Among the survey’s major findings:
- On average, this year’s ordinands lived in the diocese or eparchy for which they will be ordained for 17 years before entering seminary.
- The average age at the time of ordination among all responding ordinands is 35 years old. The youngest will be 25 at ordination and the oldest will be 70.
- The majority is Caucasian (seven in 10) and was born in the U.S. (three in four). One in four is foreign-born. By comparison, since 1999, on average each year, 30 percent of responding ordinands were foreign-born.
- The four most common countries of birth among foreign-born ordinands are Mexico, Vietnam, the Philippines and Colombia. On average, respondents born in another country have lived in the United States for 12 years.
- Between 39 and 47 percent of responding ordinands attended Catholic school for at least part of their schooling. Half (51 percent) participated in a religious education program in their parish for seven years, on average.
- About one in 20 ordinands say they were home schooled. Of these, they report nine years of home schooling, on average.
- Nearly half (45 percent) report that they completed a college or university undergraduate degree before entering the seminary. Among them, the most common fields of study were the social sciences, theology or philosophy, business or liberal arts.

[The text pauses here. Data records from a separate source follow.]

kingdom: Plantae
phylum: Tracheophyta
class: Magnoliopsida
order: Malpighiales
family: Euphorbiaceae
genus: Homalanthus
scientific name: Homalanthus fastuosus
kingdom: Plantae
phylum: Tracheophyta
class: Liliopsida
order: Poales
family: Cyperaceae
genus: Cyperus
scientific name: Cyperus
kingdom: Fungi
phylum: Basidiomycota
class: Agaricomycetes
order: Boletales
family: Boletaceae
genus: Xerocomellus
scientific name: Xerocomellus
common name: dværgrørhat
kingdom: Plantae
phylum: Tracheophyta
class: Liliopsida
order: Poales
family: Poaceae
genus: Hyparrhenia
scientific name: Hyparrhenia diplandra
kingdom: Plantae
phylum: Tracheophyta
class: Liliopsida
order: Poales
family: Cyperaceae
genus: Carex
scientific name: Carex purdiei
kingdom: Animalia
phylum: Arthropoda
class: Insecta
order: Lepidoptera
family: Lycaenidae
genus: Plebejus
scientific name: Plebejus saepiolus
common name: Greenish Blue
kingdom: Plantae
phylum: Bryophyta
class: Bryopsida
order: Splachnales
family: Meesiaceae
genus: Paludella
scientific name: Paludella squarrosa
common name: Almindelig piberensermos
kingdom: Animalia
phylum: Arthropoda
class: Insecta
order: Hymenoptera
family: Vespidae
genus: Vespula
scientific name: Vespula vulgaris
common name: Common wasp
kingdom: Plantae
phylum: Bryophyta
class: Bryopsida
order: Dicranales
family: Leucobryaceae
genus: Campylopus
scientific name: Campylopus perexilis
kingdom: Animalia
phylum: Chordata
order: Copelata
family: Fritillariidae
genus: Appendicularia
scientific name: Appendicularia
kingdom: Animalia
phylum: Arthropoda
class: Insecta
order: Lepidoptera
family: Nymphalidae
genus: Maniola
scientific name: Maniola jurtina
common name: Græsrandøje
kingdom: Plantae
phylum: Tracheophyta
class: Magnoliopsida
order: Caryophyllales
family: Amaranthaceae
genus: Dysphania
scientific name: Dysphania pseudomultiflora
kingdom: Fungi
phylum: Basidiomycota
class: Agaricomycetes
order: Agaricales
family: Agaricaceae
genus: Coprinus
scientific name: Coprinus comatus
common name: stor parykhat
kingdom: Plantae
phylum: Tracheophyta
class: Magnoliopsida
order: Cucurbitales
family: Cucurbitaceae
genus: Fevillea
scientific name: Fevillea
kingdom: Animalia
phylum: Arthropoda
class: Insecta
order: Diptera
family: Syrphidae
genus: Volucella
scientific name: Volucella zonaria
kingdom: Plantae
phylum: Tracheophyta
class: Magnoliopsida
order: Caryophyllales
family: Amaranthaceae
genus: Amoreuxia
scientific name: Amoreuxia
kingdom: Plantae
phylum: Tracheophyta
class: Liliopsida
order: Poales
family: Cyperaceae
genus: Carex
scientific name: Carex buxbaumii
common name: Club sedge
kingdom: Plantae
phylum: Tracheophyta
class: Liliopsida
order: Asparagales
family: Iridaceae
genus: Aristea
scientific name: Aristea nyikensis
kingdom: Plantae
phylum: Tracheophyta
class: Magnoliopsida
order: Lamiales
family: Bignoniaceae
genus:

- One-half of responding ordinands entered their seminary program at the pre-theology level. Nearly a quarter carried educational debt, which averaged $27,241 at the time they entered the seminary. The total amount of educational debt varied from $2,000 to $75,000. On average, those who had educational debt were not delayed entrance by that debt.
- Almost all were baptized Catholic as an infant (90 percent). Among those who became Catholic later in life, the majority previously belonged to a Protestant faith tradition. Their average age of conversion was 26, and varied from five to 56 years old.
- Four in five ordinands report that both of their parents were Catholic when they were children. One in three has or had a relative who is a priest or religious.
- Nearly nine in 10 said they were encouraged to consider the priesthood by someone in their life (most frequently, the parish priest, friend, or another parishioner). On average, they reported that four individuals have encouraged their vocations.
- More than half of the ordinands (51 percent) indicated that they were discouraged from considering the priesthood by one or more persons. Most often, this person was a friend/classmate or a family member (other than parents).
Involvement in Ministry
- More than seven in 10 ordinands regularly participated in eucharistic adoration before entering the seminary. The same proportion prayed the rosary; almost half went to prayer group or Bible study; two in five attended high school retreats; a third took part in Lectio Divina, and more than a quarter attended college retreats.
- Before entering the seminary, half of all ordinands participated in some parish youth groups. About three in 10 took part in a Catholic campus ministry program/Newman Center.
- In terms of engagement in parish ministries before entering the seminary, nearly three-fourths were altar servers; three in five served as lectors; and around half served as extraordinary ministers of Holy Communion.
- One in three served as catechists in campus ministry or youth ministry, or as confirmation sponsors/godparents.
- In regard to participation in vocation programs before entering the seminary, almost half reported participating in “Come and See” weekends at a seminary or religious institute/society.
- Two in three ordinands (64 percent) worked full-time prior to entering the seminary. The most common category of full-time work experience among all responding ordinands (18 percent) is business.
- About one in eight men reported that one or both of their parents had a military career in the U.S. Armed Forces, and one in 20 served in the U.S. Armed Forces themselves.